### Exercise requirements
In the material below, the lines from the one containing "37: (240, 166)" through the one containing "49: (212, 415)" are to be given again exactly, ends included, and no others.

### Provided material
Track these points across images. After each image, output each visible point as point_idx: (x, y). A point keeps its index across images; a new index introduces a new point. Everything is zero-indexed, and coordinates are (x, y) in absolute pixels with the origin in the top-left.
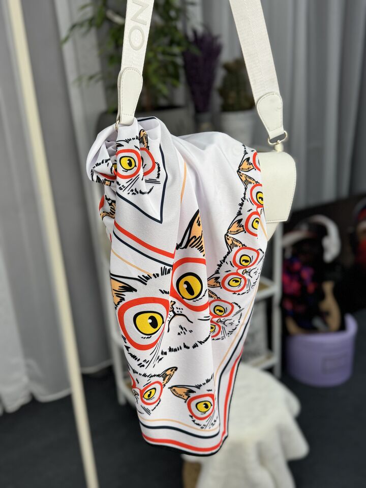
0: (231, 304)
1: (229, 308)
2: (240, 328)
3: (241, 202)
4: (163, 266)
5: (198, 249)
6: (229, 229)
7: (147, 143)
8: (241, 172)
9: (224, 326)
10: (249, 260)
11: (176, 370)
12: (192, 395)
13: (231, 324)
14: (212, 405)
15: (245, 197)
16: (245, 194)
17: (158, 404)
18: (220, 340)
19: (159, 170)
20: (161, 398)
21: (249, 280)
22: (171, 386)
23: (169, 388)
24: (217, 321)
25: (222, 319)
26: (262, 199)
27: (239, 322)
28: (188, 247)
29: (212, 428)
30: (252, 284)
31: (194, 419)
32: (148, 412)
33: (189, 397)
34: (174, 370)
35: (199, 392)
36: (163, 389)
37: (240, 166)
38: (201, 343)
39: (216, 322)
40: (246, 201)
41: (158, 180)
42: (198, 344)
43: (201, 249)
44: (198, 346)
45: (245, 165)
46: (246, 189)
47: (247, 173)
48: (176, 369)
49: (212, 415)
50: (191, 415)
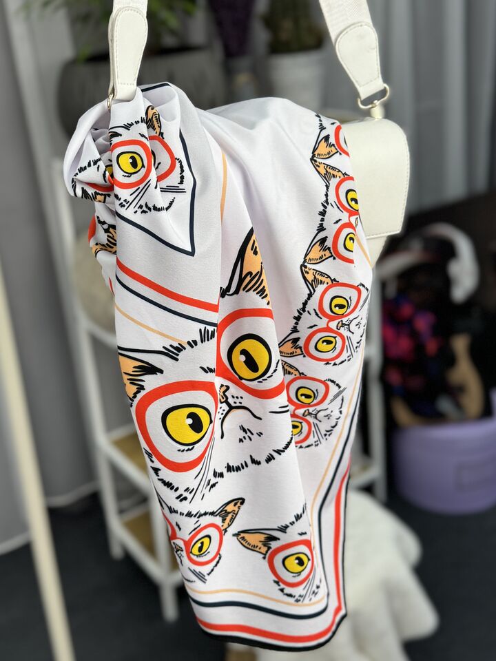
0: (323, 382)
1: (322, 389)
2: (344, 422)
3: (321, 209)
4: (202, 326)
5: (257, 293)
6: (306, 256)
7: (160, 127)
8: (317, 160)
9: (316, 421)
10: (345, 304)
11: (242, 503)
12: (274, 545)
13: (328, 417)
14: (309, 560)
15: (327, 199)
16: (327, 195)
17: (218, 562)
18: (313, 447)
19: (182, 171)
20: (221, 552)
21: (349, 339)
22: (237, 532)
23: (234, 535)
24: (304, 415)
25: (311, 409)
26: (356, 202)
27: (341, 412)
28: (241, 291)
29: (315, 599)
30: (355, 345)
31: (282, 586)
32: (201, 577)
33: (269, 548)
34: (239, 504)
35: (284, 539)
36: (224, 537)
37: (314, 150)
38: (279, 452)
39: (301, 416)
40: (329, 207)
41: (181, 186)
42: (275, 455)
43: (262, 293)
44: (274, 459)
45: (323, 149)
46: (327, 187)
47: (327, 162)
48: (243, 501)
49: (311, 577)
50: (276, 580)
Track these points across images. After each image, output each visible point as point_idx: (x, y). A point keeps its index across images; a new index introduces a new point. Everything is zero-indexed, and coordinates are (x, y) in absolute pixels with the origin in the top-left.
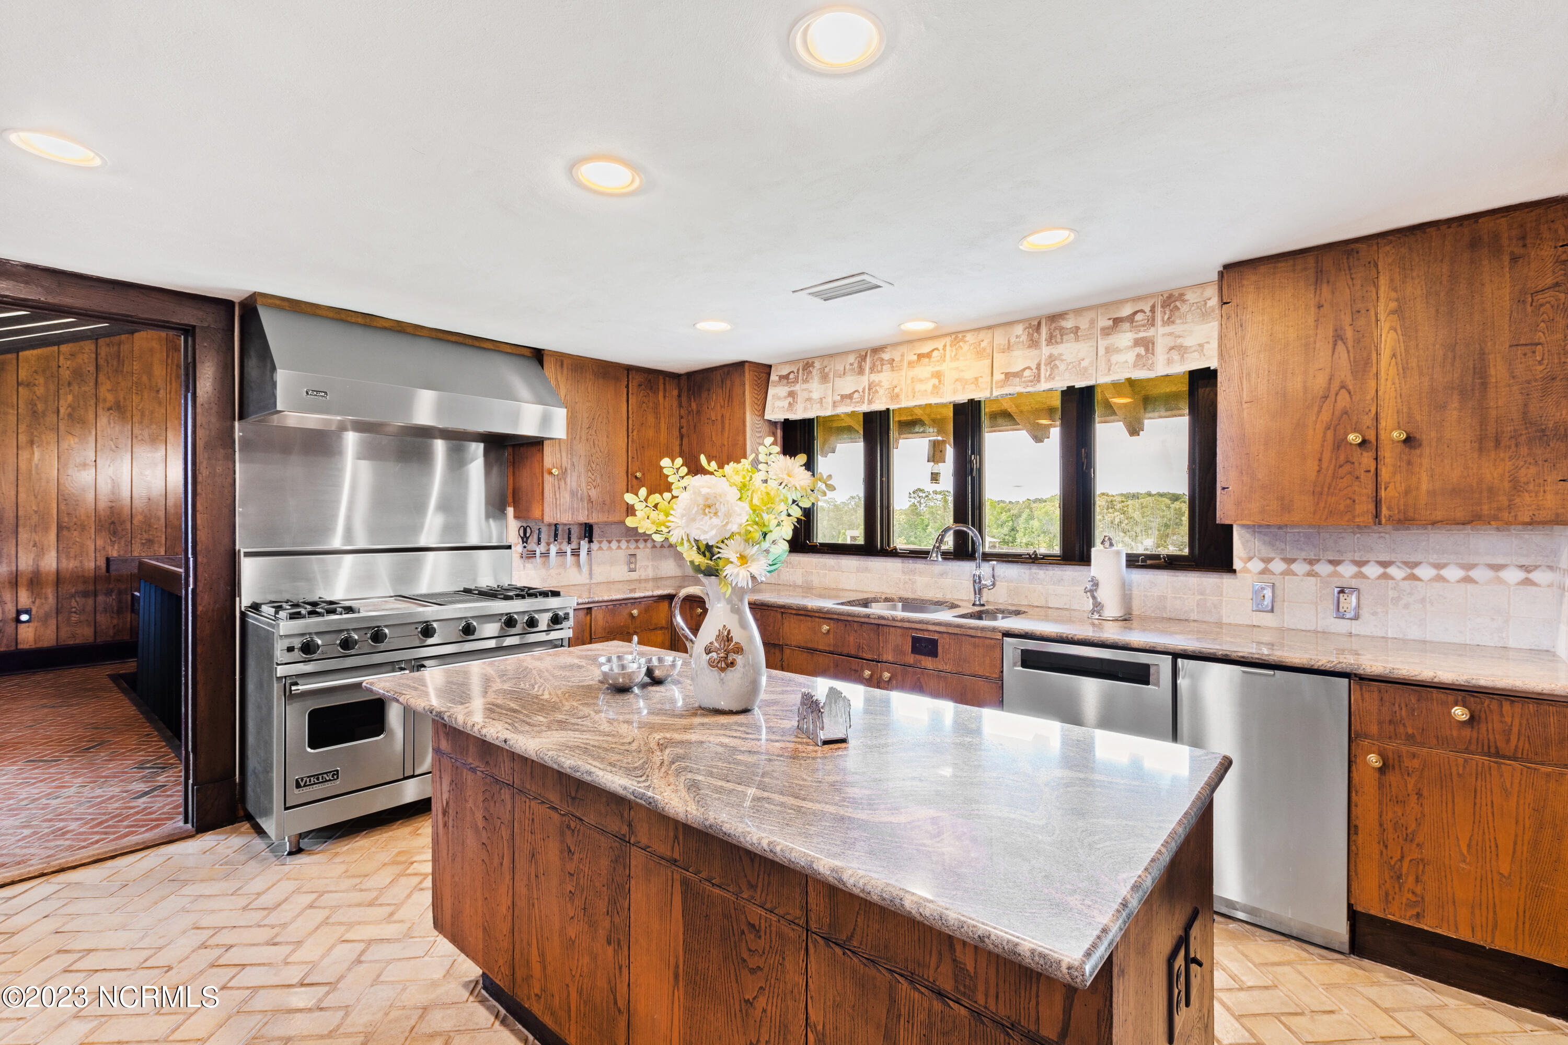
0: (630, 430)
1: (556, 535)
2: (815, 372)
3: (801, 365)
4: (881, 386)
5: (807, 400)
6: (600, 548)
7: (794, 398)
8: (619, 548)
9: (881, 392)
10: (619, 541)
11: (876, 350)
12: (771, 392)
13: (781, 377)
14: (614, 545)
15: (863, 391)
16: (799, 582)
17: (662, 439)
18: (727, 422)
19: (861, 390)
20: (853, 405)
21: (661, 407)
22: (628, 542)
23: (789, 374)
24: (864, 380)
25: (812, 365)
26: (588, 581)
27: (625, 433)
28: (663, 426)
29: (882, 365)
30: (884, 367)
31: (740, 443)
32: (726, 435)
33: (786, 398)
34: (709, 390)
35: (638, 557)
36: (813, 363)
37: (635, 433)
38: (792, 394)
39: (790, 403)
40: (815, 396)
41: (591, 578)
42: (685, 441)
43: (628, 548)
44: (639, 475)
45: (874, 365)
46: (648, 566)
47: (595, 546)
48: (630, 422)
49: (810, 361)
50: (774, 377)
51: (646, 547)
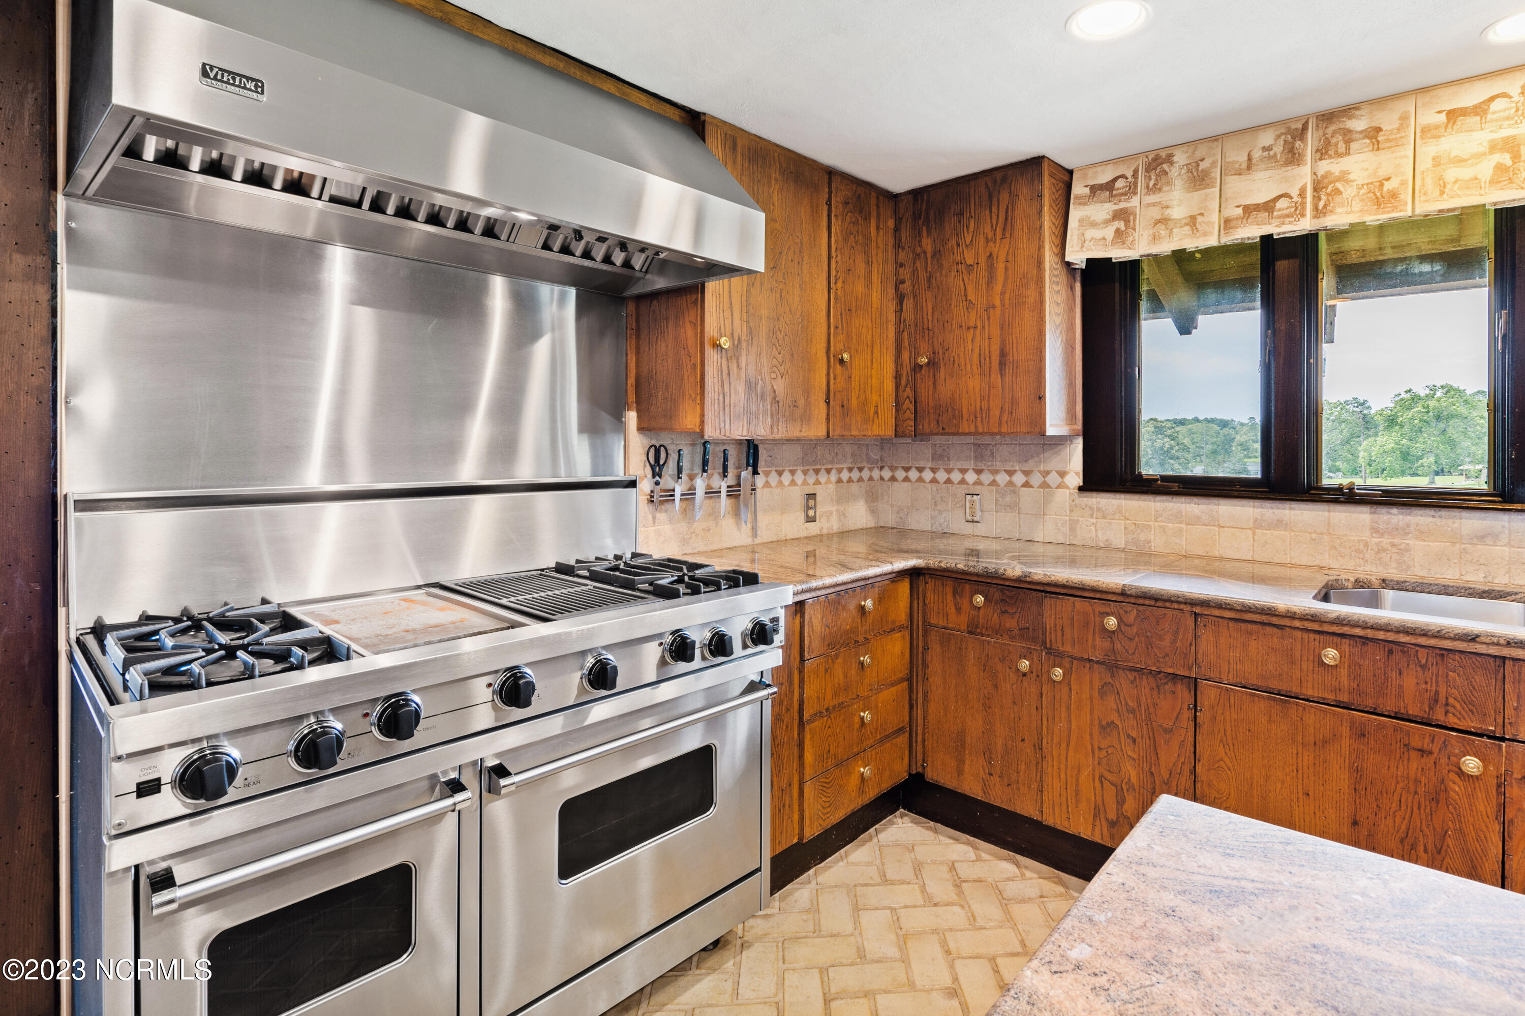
0: (833, 280)
1: (705, 463)
2: (1174, 172)
3: (1141, 163)
4: (1348, 182)
5: (1158, 222)
6: (767, 485)
7: (1127, 222)
8: (793, 483)
9: (1348, 192)
10: (793, 472)
11: (1327, 117)
12: (1076, 214)
13: (1095, 189)
14: (786, 478)
15: (1302, 194)
16: (1119, 541)
17: (874, 299)
18: (1000, 267)
19: (1295, 193)
20: (1275, 222)
21: (874, 244)
22: (805, 473)
23: (1115, 180)
24: (1303, 175)
25: (1169, 160)
26: (748, 541)
27: (825, 283)
28: (876, 278)
29: (1348, 142)
30: (1354, 146)
31: (1031, 300)
32: (998, 288)
33: (1107, 222)
34: (961, 214)
35: (818, 498)
36: (1170, 156)
37: (839, 284)
38: (1121, 215)
39: (1118, 231)
40: (1178, 213)
41: (755, 535)
42: (908, 303)
43: (805, 483)
44: (846, 356)
45: (1327, 143)
46: (831, 513)
47: (760, 480)
48: (833, 265)
49: (1163, 154)
50: (1079, 189)
51: (828, 481)
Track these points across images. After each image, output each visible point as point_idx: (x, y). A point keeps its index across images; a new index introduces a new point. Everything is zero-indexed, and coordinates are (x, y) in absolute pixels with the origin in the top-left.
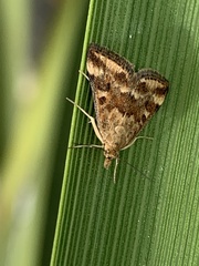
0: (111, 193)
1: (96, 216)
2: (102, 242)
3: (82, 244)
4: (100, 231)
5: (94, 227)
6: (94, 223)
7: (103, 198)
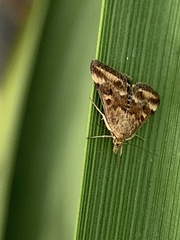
0: (116, 176)
1: (106, 192)
2: (110, 213)
3: (96, 213)
4: (109, 204)
5: (104, 201)
6: (105, 198)
7: (110, 179)
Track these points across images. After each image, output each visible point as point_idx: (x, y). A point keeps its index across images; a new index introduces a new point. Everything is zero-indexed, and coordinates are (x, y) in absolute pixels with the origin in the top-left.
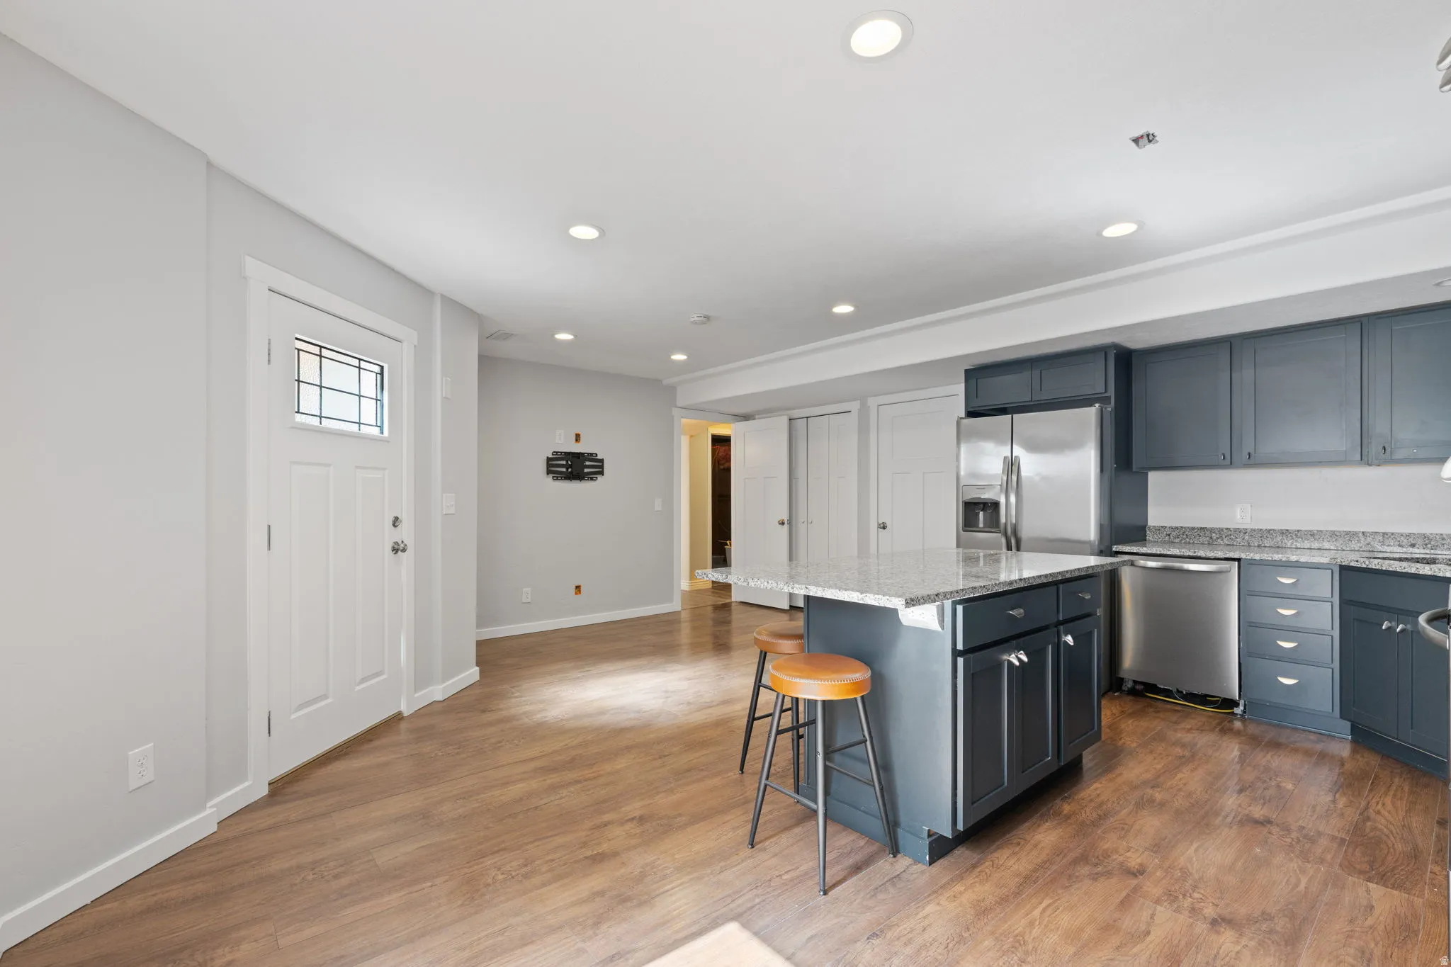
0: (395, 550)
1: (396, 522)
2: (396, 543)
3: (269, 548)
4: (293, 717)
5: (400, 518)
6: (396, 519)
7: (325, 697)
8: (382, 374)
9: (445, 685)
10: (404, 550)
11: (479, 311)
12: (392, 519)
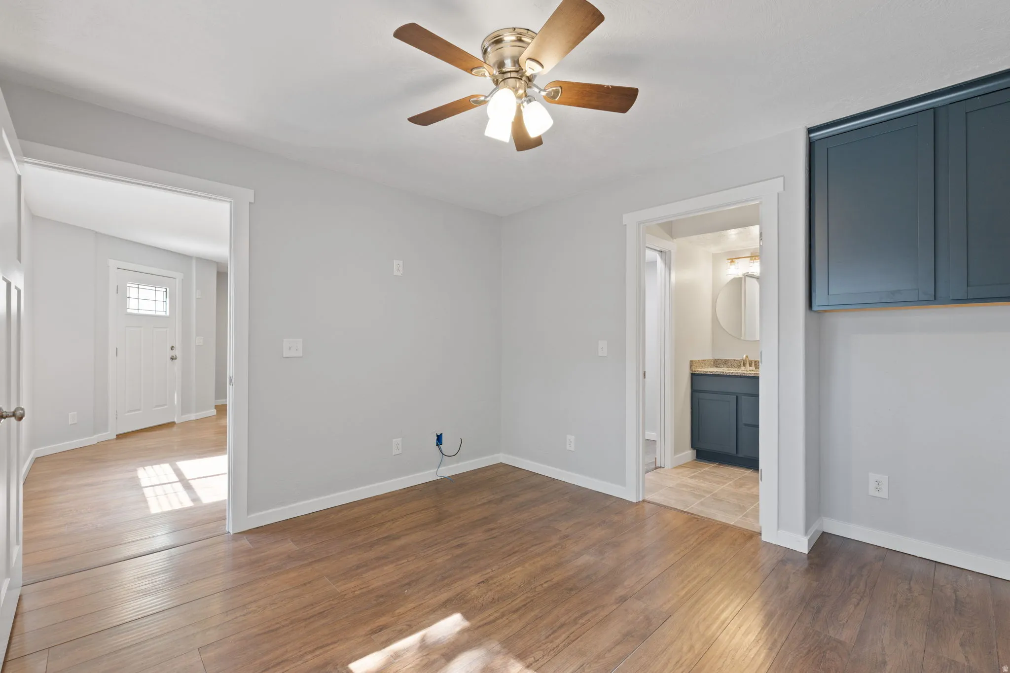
0: (172, 359)
1: (172, 348)
2: (173, 356)
3: (117, 356)
4: (126, 414)
5: (174, 346)
6: (173, 347)
7: (139, 410)
8: (166, 292)
9: (197, 414)
10: (175, 359)
11: (217, 261)
12: (171, 346)
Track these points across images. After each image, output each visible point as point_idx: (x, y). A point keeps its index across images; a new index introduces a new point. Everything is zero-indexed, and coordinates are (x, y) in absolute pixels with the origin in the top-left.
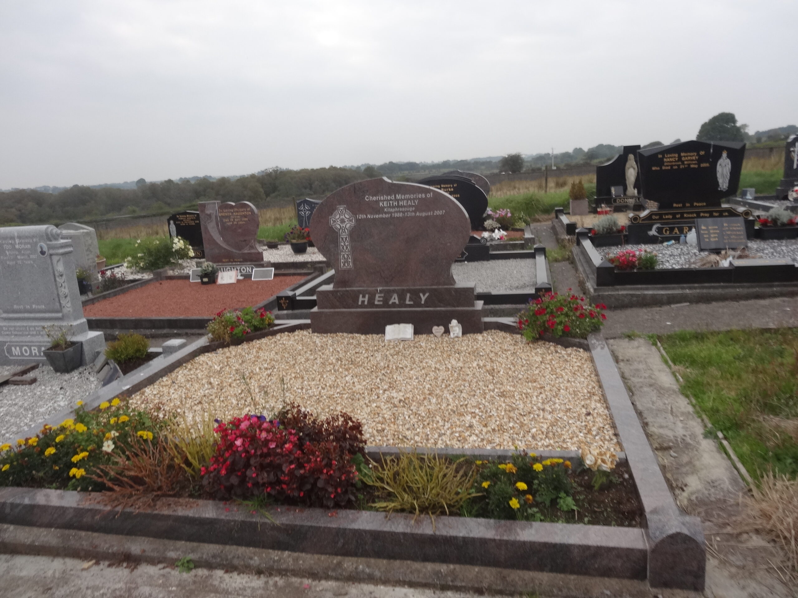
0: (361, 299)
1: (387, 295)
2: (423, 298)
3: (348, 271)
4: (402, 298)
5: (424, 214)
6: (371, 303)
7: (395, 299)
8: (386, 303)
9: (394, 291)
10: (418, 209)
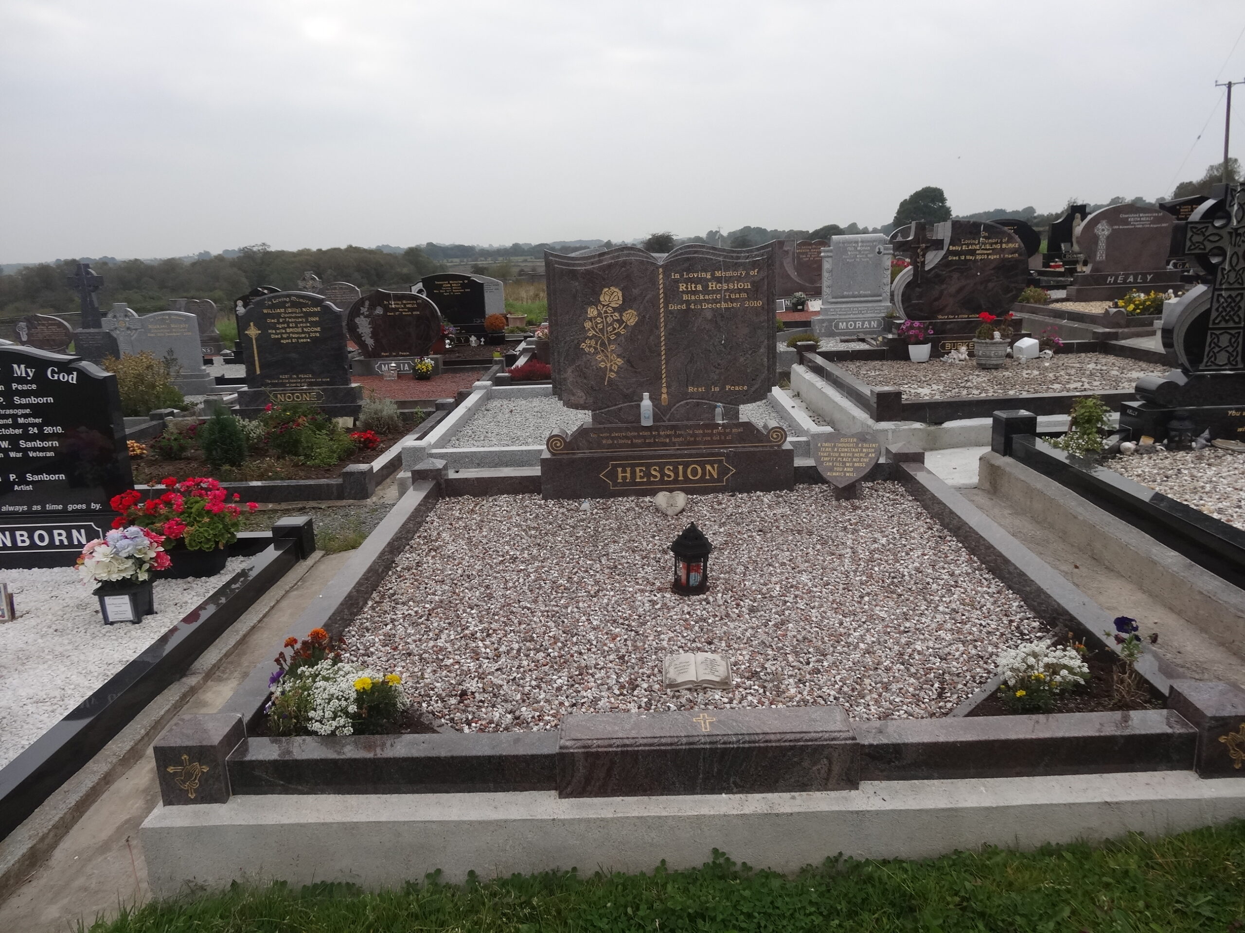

### Exercise output
37: (240, 166)
38: (201, 343)
39: (216, 322)
40: (246, 201)
41: (158, 180)
42: (198, 344)
43: (201, 249)
44: (198, 346)
45: (245, 165)
46: (246, 189)
47: (247, 173)
48: (176, 369)
49: (212, 415)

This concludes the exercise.